**Written exercise:**
Rewrite the stretch of the records from the line containing "on Saturday start?" through the line containing "runs 2:00 PM", replacing "Wednesday" with "Thursday" and leaving everything else unchanged.

Dataset items:
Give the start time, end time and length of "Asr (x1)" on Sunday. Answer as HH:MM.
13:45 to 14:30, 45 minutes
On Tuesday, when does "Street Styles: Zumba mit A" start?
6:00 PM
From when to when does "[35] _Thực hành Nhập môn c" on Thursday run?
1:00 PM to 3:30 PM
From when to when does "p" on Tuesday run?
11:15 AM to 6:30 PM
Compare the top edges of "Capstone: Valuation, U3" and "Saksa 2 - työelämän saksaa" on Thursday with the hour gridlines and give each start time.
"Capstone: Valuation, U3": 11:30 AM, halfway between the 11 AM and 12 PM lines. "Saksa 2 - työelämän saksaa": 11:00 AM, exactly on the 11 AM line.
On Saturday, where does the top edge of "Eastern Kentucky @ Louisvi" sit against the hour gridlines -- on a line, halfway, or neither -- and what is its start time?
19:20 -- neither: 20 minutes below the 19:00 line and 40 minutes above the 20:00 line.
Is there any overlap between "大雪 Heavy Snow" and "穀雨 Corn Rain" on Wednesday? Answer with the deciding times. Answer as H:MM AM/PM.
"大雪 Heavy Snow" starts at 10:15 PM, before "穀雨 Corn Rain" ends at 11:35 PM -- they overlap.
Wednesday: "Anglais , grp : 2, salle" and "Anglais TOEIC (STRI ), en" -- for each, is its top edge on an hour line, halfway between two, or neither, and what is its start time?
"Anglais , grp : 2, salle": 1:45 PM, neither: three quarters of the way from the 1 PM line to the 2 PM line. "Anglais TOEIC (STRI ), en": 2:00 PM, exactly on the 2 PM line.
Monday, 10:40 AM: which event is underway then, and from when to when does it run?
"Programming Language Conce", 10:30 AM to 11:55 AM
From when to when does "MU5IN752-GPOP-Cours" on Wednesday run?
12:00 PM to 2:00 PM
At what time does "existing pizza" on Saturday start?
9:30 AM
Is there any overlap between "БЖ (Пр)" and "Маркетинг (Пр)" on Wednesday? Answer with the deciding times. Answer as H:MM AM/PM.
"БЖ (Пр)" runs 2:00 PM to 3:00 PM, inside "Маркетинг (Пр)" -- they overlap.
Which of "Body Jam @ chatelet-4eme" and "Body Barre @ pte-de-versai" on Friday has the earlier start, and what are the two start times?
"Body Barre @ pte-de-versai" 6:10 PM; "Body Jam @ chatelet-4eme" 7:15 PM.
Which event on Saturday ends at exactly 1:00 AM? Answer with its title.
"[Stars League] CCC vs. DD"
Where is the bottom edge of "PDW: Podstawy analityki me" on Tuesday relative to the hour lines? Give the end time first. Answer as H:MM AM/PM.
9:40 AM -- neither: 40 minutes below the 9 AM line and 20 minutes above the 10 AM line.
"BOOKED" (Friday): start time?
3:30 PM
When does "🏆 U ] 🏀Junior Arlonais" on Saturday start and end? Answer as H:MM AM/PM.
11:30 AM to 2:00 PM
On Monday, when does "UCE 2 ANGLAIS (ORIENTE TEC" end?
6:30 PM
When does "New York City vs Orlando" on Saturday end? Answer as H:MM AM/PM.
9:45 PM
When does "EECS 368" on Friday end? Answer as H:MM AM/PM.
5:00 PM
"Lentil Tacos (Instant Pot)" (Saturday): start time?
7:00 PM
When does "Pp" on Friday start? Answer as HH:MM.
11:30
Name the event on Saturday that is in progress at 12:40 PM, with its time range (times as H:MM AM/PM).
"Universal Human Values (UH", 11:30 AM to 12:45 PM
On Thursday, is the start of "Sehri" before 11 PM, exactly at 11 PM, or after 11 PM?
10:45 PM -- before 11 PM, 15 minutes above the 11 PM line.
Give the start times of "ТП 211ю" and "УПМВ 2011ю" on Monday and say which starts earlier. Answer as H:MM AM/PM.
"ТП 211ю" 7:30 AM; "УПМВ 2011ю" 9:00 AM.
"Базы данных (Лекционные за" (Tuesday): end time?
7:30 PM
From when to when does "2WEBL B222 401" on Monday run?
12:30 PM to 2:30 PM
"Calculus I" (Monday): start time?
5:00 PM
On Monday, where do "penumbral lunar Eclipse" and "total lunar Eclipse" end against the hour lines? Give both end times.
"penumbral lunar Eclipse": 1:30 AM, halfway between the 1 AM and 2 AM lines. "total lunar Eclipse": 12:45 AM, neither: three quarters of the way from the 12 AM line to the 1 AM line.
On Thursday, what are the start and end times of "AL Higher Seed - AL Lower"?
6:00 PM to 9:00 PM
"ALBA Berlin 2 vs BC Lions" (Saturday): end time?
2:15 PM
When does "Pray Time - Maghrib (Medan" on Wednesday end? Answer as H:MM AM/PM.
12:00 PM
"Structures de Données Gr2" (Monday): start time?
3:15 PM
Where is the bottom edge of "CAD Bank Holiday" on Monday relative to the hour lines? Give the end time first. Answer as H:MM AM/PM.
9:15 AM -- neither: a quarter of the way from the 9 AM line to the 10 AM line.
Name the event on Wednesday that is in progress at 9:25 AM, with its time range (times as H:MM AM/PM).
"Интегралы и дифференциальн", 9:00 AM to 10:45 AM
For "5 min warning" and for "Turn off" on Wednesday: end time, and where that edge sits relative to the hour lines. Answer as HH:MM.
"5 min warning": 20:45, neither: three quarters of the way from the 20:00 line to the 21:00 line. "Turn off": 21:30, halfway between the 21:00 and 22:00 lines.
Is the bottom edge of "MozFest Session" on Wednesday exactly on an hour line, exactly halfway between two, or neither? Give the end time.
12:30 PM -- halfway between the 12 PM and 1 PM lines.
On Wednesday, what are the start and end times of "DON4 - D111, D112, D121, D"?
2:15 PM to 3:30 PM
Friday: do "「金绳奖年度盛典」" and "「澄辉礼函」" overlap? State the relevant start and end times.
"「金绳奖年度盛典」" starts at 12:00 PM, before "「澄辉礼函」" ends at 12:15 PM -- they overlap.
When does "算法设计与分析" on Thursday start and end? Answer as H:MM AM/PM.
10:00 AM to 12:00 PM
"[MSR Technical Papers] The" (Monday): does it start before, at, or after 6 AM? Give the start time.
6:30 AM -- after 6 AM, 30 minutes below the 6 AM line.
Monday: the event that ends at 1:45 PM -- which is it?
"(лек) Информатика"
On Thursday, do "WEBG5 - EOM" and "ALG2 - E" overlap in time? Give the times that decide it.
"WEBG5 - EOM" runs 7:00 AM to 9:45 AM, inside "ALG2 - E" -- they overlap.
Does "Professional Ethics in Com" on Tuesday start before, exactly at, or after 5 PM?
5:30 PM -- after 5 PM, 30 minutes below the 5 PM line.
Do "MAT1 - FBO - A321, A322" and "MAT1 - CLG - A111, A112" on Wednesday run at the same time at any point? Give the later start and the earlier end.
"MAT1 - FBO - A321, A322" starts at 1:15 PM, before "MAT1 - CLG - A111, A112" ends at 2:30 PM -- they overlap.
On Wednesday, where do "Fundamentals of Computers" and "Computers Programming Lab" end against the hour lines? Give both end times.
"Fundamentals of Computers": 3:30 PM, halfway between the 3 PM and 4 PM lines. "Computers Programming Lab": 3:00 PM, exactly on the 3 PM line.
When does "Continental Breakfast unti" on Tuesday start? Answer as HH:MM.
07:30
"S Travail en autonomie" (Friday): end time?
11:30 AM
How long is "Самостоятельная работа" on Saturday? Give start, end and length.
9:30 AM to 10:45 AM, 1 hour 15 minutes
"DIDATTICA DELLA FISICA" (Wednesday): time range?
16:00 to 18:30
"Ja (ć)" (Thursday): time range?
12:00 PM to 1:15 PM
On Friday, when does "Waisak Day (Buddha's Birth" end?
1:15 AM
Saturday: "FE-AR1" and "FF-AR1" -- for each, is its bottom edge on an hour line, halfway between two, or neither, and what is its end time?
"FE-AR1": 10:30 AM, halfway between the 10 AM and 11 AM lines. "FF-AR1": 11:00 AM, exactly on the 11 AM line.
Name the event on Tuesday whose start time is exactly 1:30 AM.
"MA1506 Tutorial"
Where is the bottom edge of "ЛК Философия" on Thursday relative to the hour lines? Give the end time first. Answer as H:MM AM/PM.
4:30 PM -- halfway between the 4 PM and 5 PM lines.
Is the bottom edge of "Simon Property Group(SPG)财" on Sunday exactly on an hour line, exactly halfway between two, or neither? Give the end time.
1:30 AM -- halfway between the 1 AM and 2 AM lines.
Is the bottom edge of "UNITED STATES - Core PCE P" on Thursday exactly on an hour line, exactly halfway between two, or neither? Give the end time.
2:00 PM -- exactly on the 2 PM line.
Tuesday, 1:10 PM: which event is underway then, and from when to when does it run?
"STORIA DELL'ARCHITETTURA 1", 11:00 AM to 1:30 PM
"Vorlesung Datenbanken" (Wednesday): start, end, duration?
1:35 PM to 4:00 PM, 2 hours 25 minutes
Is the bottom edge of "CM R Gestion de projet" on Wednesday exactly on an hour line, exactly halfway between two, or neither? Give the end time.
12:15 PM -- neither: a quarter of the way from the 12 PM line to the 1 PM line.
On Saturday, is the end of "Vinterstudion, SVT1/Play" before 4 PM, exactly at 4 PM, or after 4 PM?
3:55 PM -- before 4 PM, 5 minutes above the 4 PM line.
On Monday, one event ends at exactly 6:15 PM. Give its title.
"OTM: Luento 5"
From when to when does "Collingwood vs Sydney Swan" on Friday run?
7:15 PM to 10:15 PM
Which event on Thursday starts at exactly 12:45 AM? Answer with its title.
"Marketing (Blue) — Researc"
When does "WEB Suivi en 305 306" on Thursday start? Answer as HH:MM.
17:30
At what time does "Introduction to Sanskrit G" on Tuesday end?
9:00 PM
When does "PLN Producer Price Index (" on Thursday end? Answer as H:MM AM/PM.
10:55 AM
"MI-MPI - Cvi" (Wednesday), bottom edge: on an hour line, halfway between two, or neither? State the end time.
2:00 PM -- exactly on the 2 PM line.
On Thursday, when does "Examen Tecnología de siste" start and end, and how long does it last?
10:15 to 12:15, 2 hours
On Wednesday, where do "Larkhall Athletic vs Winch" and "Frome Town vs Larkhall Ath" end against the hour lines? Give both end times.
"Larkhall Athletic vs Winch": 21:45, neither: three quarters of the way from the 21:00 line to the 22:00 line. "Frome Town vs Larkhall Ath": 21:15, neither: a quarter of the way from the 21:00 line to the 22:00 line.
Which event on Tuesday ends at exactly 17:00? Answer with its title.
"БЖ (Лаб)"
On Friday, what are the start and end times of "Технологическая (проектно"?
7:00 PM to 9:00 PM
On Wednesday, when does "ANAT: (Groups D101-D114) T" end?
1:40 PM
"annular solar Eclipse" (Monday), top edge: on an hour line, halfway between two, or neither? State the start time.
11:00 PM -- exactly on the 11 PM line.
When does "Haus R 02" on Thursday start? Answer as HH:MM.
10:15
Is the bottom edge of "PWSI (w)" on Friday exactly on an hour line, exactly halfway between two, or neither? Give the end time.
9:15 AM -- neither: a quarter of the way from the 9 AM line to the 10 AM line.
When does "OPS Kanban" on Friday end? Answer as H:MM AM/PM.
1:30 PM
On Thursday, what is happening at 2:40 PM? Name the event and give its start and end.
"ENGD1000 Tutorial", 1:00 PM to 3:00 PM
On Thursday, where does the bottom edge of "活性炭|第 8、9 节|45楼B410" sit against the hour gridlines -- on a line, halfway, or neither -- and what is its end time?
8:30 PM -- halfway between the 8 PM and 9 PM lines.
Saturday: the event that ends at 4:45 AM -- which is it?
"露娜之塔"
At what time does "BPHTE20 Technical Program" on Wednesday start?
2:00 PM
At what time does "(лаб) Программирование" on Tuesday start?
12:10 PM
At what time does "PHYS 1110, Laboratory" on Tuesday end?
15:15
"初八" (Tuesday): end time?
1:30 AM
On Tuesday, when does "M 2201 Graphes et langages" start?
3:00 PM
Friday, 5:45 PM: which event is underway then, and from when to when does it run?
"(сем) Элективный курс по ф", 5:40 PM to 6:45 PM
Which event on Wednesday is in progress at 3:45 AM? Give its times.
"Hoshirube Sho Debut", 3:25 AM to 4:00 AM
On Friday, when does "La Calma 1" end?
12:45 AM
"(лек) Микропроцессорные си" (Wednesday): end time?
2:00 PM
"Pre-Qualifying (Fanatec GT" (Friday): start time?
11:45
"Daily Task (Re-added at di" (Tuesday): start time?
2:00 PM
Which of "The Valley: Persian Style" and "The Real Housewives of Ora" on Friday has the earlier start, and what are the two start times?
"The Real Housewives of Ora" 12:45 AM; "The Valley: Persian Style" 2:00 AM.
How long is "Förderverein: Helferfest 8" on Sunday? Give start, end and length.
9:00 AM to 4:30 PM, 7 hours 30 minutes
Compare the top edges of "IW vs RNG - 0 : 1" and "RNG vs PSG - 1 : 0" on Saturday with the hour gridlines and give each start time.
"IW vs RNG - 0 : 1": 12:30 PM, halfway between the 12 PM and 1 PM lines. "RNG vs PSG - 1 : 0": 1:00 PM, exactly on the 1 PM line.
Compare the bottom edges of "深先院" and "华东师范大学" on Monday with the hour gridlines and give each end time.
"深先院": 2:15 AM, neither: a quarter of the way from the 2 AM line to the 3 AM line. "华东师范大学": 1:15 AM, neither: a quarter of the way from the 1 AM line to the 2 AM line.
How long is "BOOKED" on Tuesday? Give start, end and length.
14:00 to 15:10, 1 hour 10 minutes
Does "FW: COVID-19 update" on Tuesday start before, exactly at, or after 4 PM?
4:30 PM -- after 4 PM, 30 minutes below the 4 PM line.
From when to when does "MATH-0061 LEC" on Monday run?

**Result of the exercise:**
At what time does "existing pizza" on Saturday start?
9:30 AM
Is there any overlap between "БЖ (Пр)" and "Маркетинг (Пр)" on Thursday? Answer with the deciding times. Answer as H:MM AM/PM.
"БЖ (Пр)" runs 2:00 PM to 3:00 PM, inside "Маркетинг (Пр)" -- they overlap.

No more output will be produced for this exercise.